### TEXT TO READ
* * *

That might be acceptable if a person is in the situation and finds himself suddenly surrounded and with no other reasonable way of getting out, but that's not this case. The accused willingly went to the scene, having received information that concerned him. He willingly got out of the car, took the thing with him and proceeded down the road. To my mind, it is quite concerning that it has been suggested to me that that's a reasonable way to respond to concern.
Now, I know that people have views about the efficacy of the police and whether they assist in ways that they should. I don't know if that played into this at all, but the first port of call, surely, in the society that we have is to call on the force that is there to protect us. We are not yet, thankfully, in a situation where we don't have police and we are left to fend for ourselves, so I can't accept that submission, and I don't, and in my view, that defence of emergency is not made out, on the balance of probabilities, so for all those reasons, I find that all the elements of the offence are made out beyond reasonable doubt.
I find that no defence applies that the accused is, therefore, guilty of the offence.[1] (emphasis added)
[1] ts 17/06/2020, 96 ‑ 99.
Grounds of appeal
The grounds of appeal are as follows:
1.The learned magistrate erred in law by applying the incorrect burden and standard of proof to the defence of emergency that was raised during the trial.
2.The learned magistrate erred by failing to disclose in her reasons how the prosecution proved beyond reasonable doubt that the defence of emergency did not apply.
Ground 2 does not allege a general failure to provide adequate reasons. Rather it is an allegation that arises from ground 1. Accordingly, if ground 1 succeeds it is unnecessary to deal with ground 2.
Merits of the appeal
Section 25 of the Criminal Code provides as follows:
25.Emergency
(1)This section does not apply if section 32, 246, 247 or 248 applies.
(2)A person is not criminally responsible for an act done, or an omission made, in an emergency under subsection (3).

* * *

### DATA
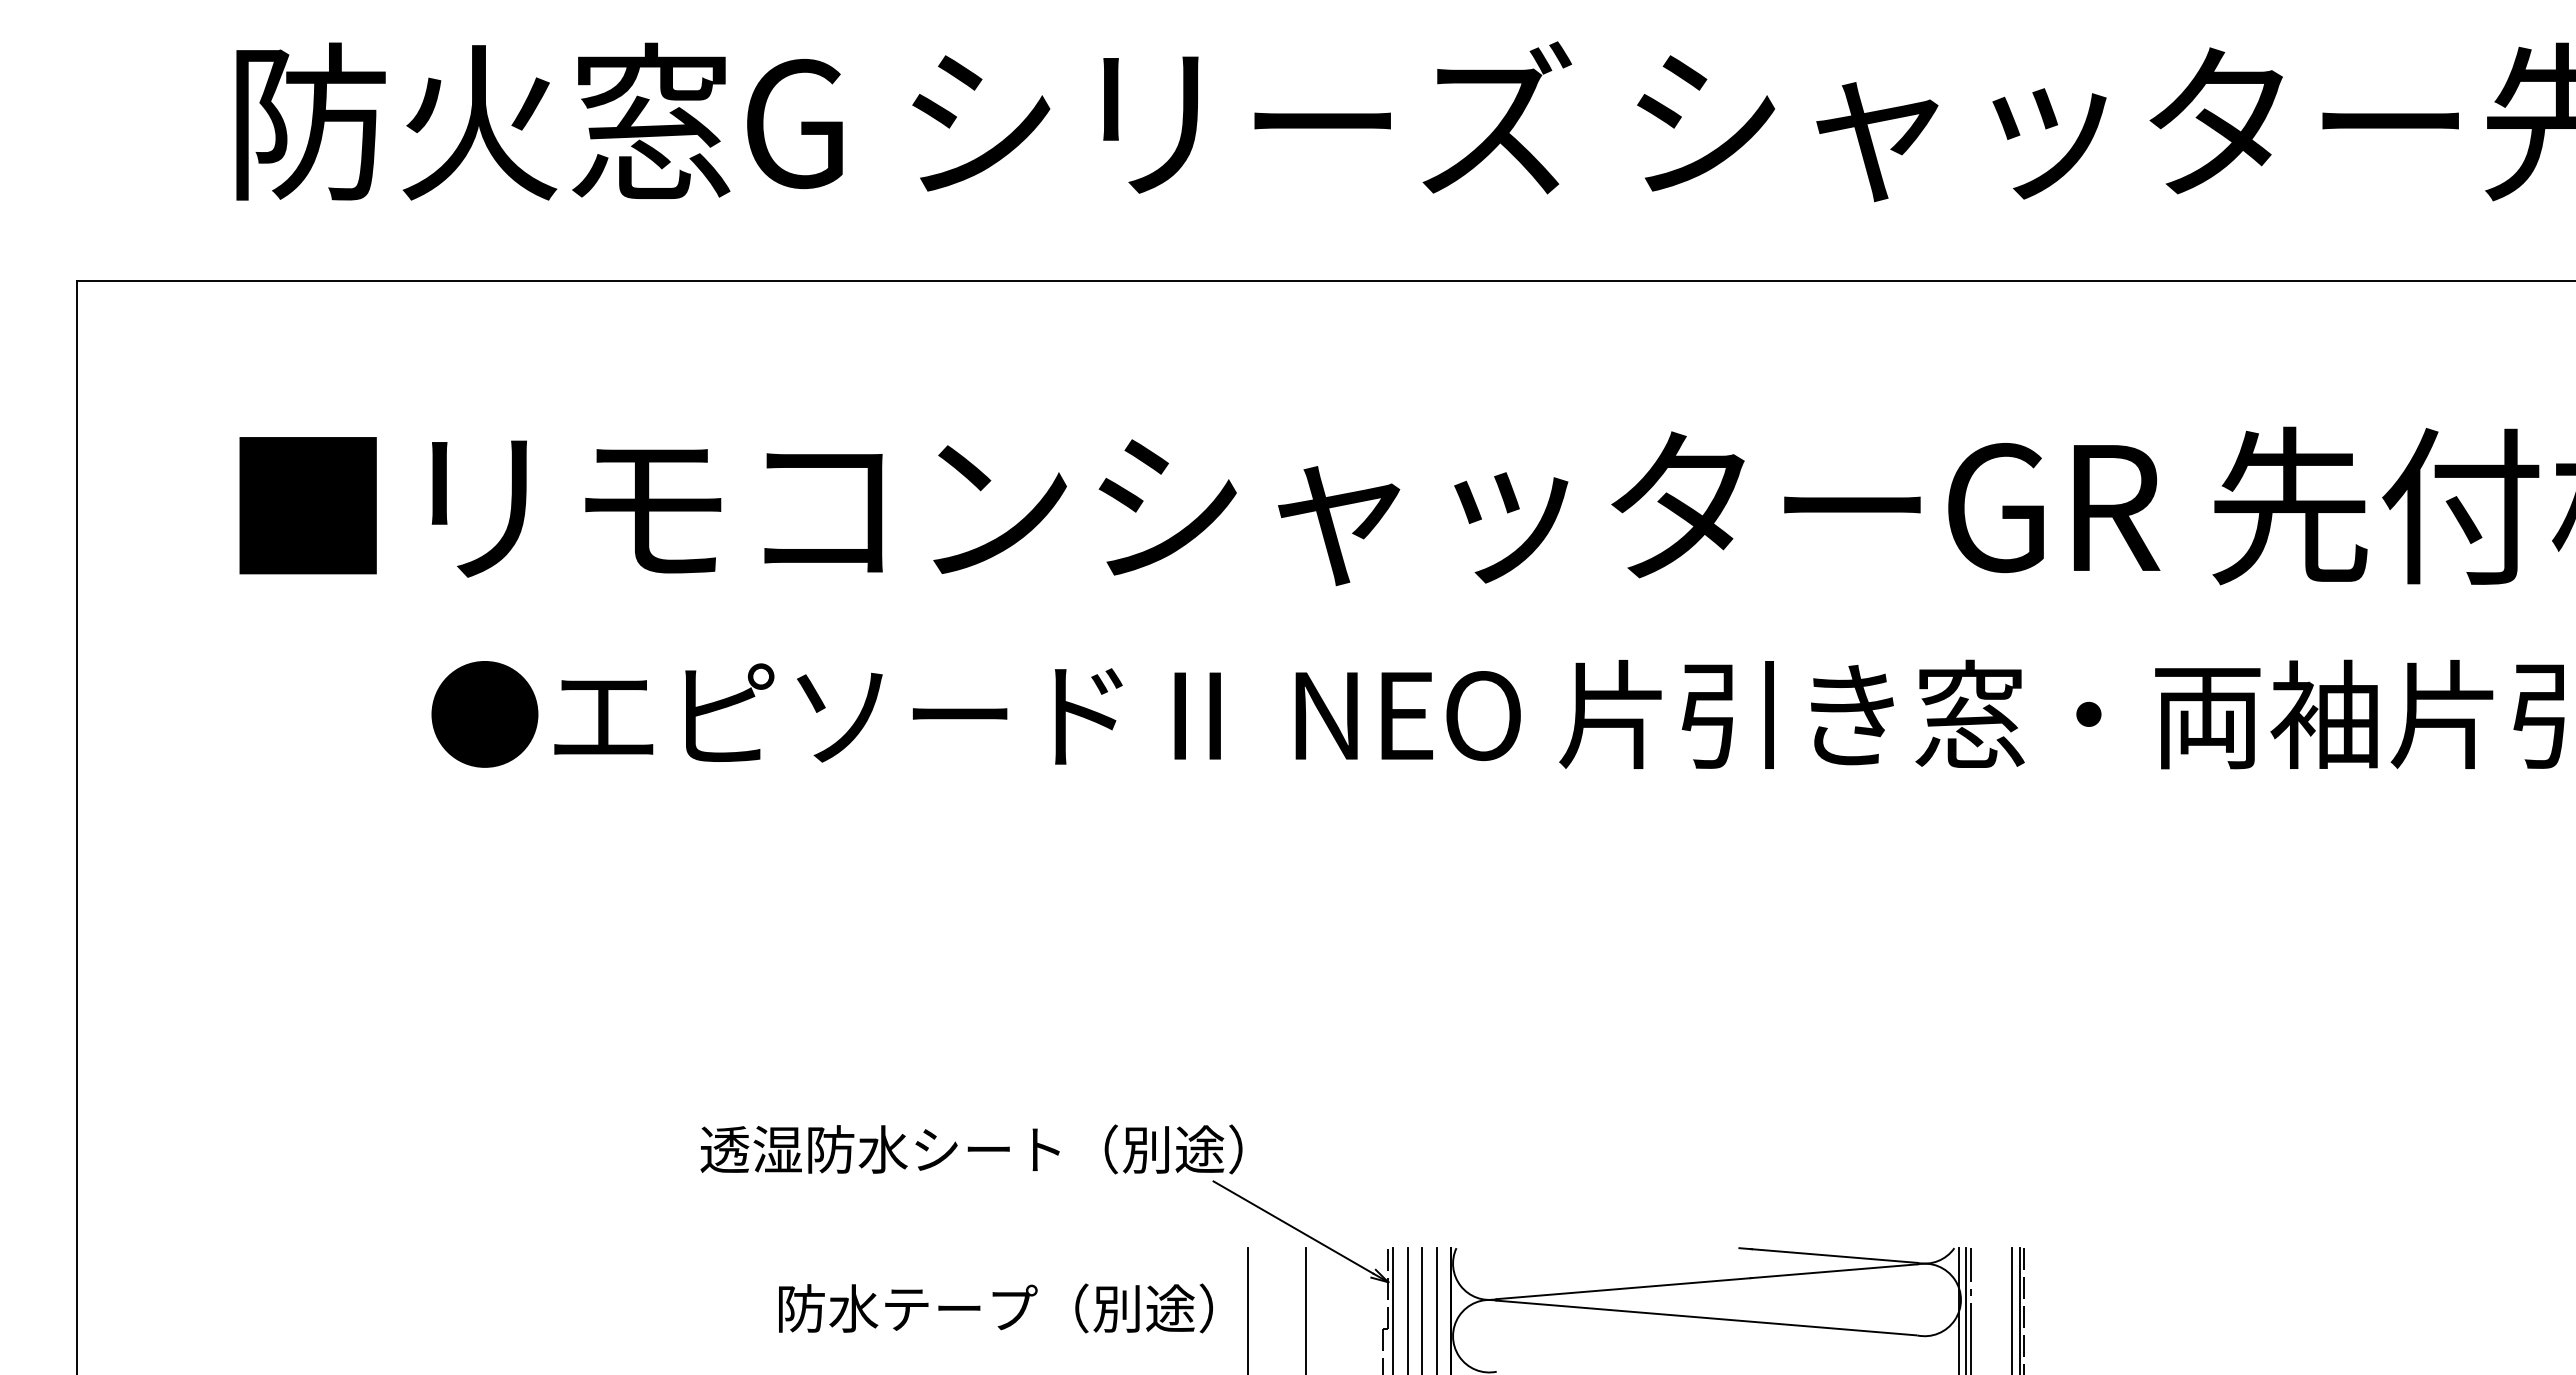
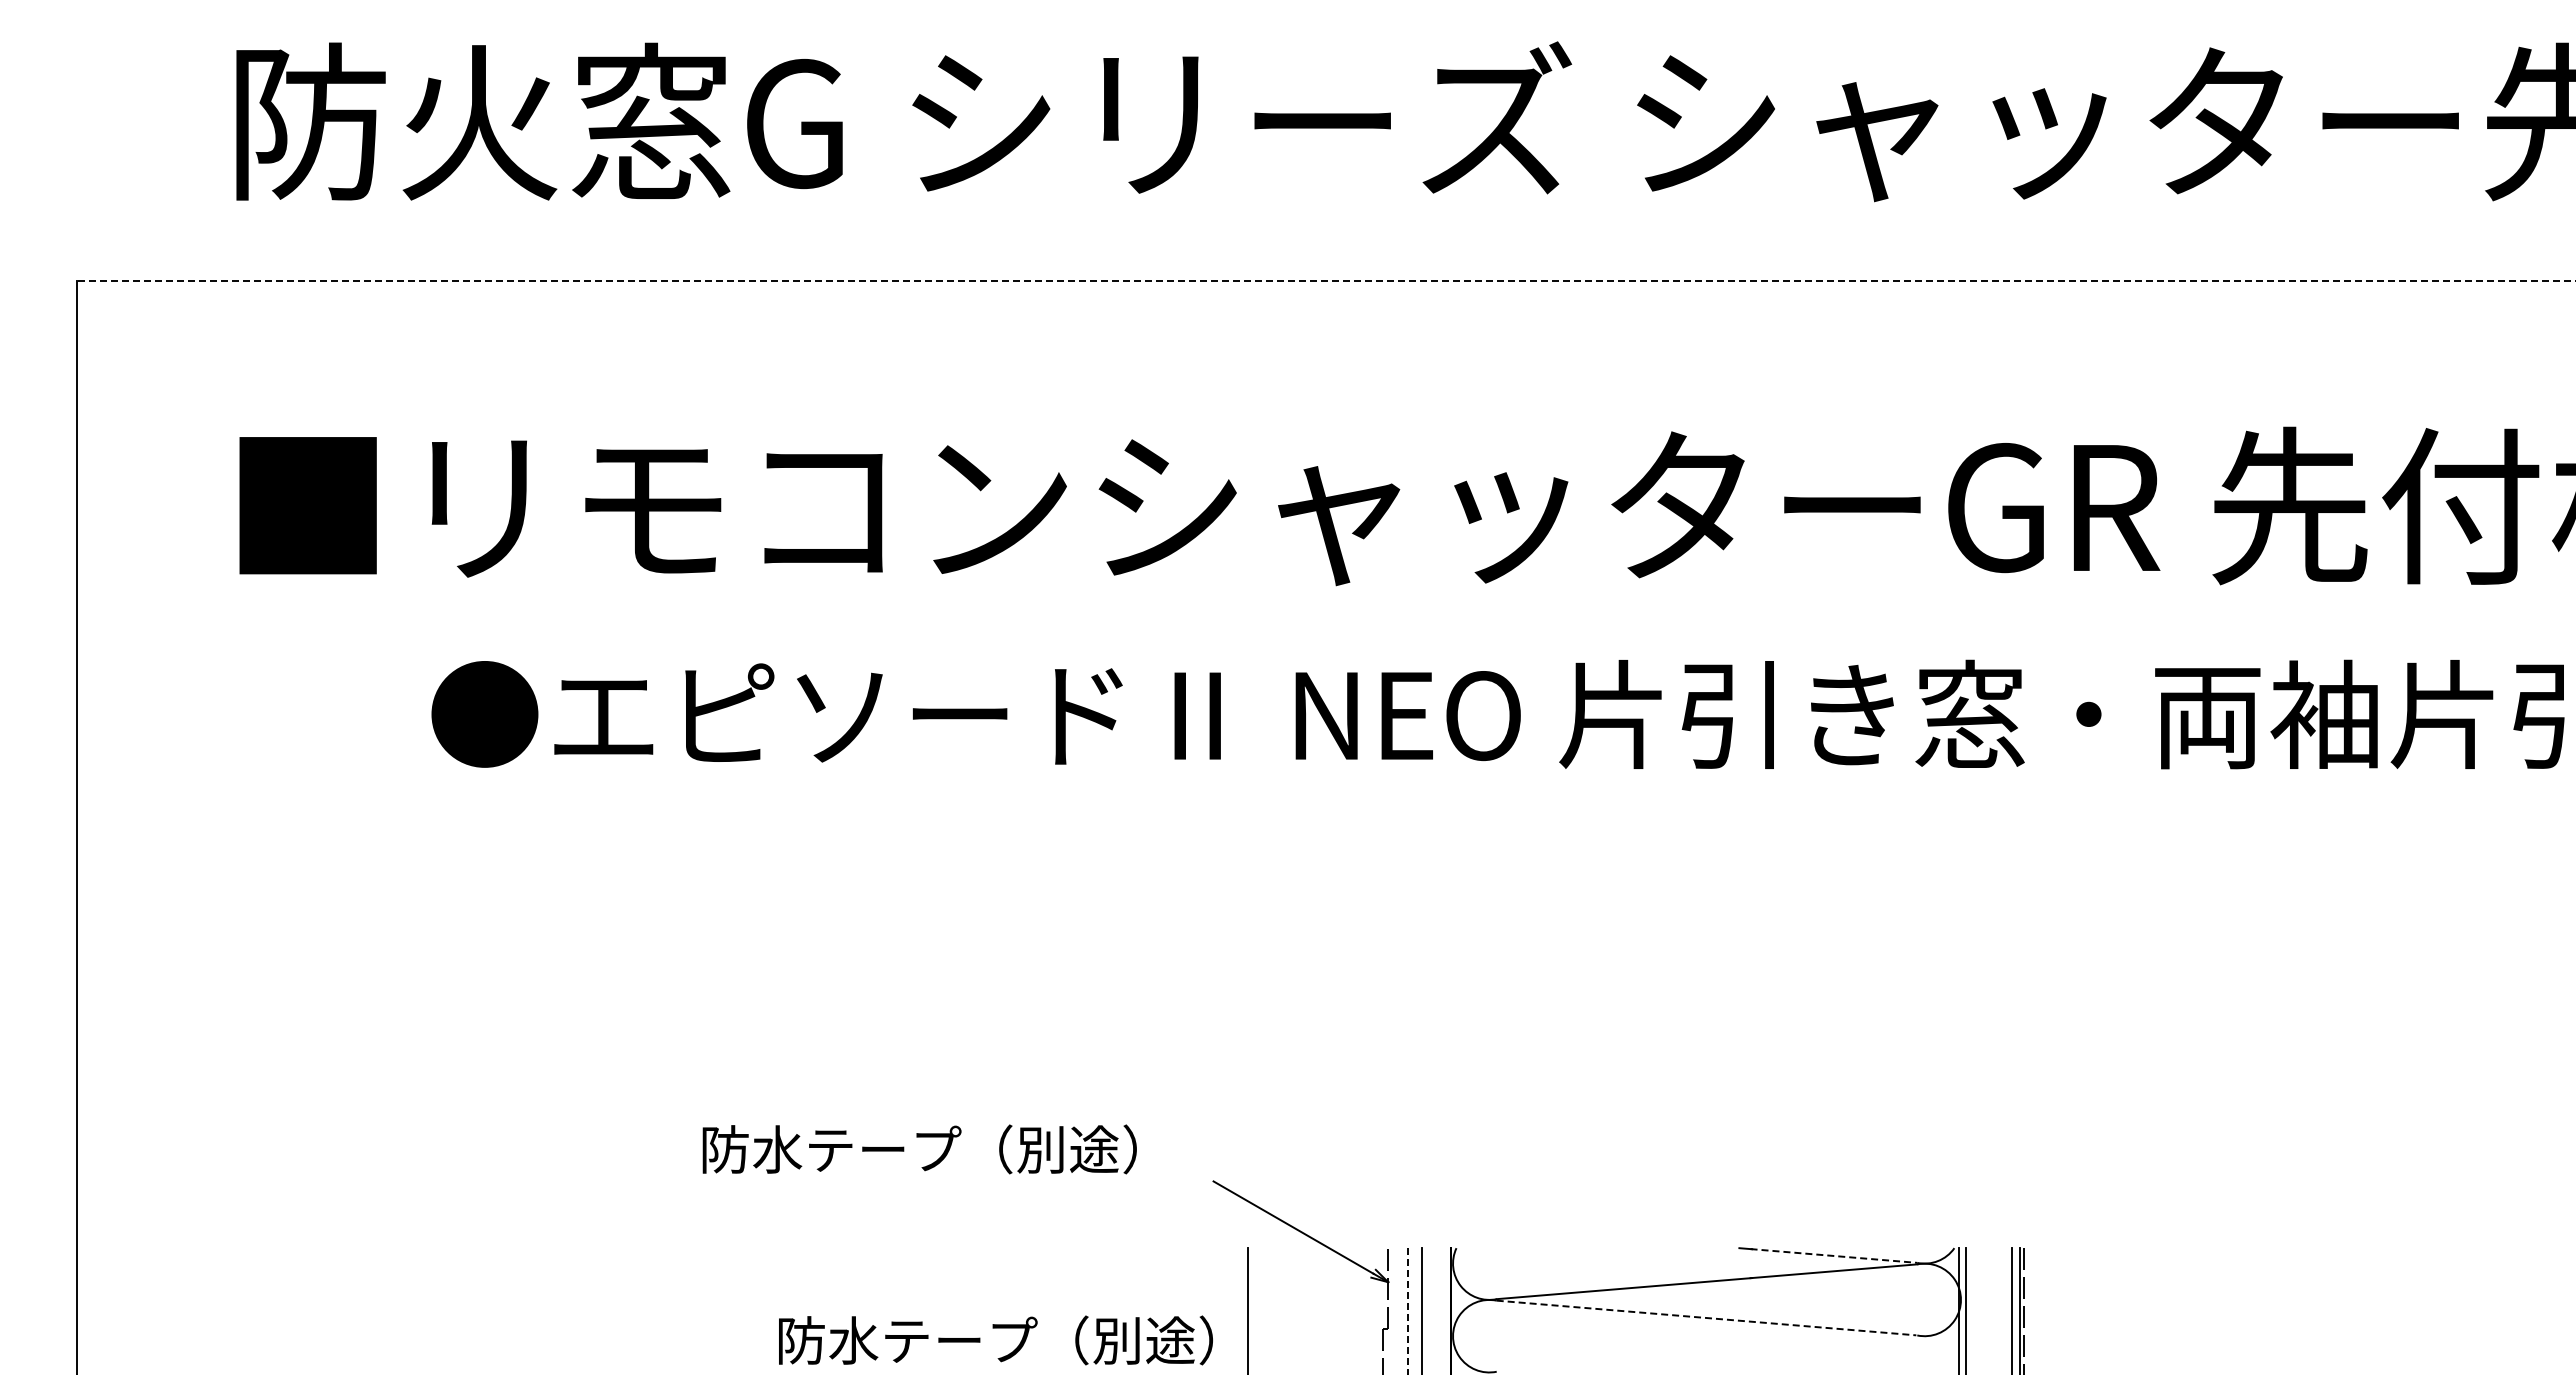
line at (1325, 280): solid -> dashed
text at (971, 1149): 透湿防水シート（別途） -> 防水テープ（別途）
line at (1833, 1255): solid -> dashed
text at (995, 1308) position: (995, 1308) -> (995, 1340)
line at (1306, 1309): present -> none
line at (1393, 1309): present -> none
line at (1436, 1309): present -> none
line at (1971, 1309): present -> none
line at (1407, 1311): solid -> dashed
line at (1706, 1318): solid -> dashed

* * *

### PROBLEM 1
Condense the paragraph of the appeal judgment that begins "Now, I know that people have views" into a shorter version that keeps its main facts.
### PROBLEM 2
Reproduce the passage of the appeal judgment starting at "[1] ts 17/06/2020, 96" and ending at "did not apply.", swapping "magistrate" for "judge".
### PROBLEM 3
Answer these from the appeal judgment:
(a) According to ground 1, what did the magistrate apply incorrectly to the defence of emergency?
(b) If ground 1 succeeds, what follows for ground 2?
(c) Which section of the Criminal Code deals with emergency?

### RESPONSE 1
Some people have views about how well the police help, and that may or may not have played a part here. Still, the first port of call should be the police, who are there to protect us, since we are not left to fend for ourselves. The submission is rejected. The defence of emergency is not made out on the balance of probabilities, and all the elements of the offence are made out beyond reasonable doubt.

### RESPONSE 2
[1] ts 17/06/2020, 96 ‑ 99.
Grounds of appeal
The grounds of appeal are as follows:
1.The learned judge erred in law by applying the incorrect burden and standard of proof to the defence of emergency that was raised during the trial.
2.The learned judge erred by failing to disclose in her reasons how the prosecution proved beyond reasonable doubt that the defence of emergency did not apply.

### RESPONSE 3
(a) The burden and standard of proof.
(b) It is unnecessary to deal with ground 2.
(c) Section 25.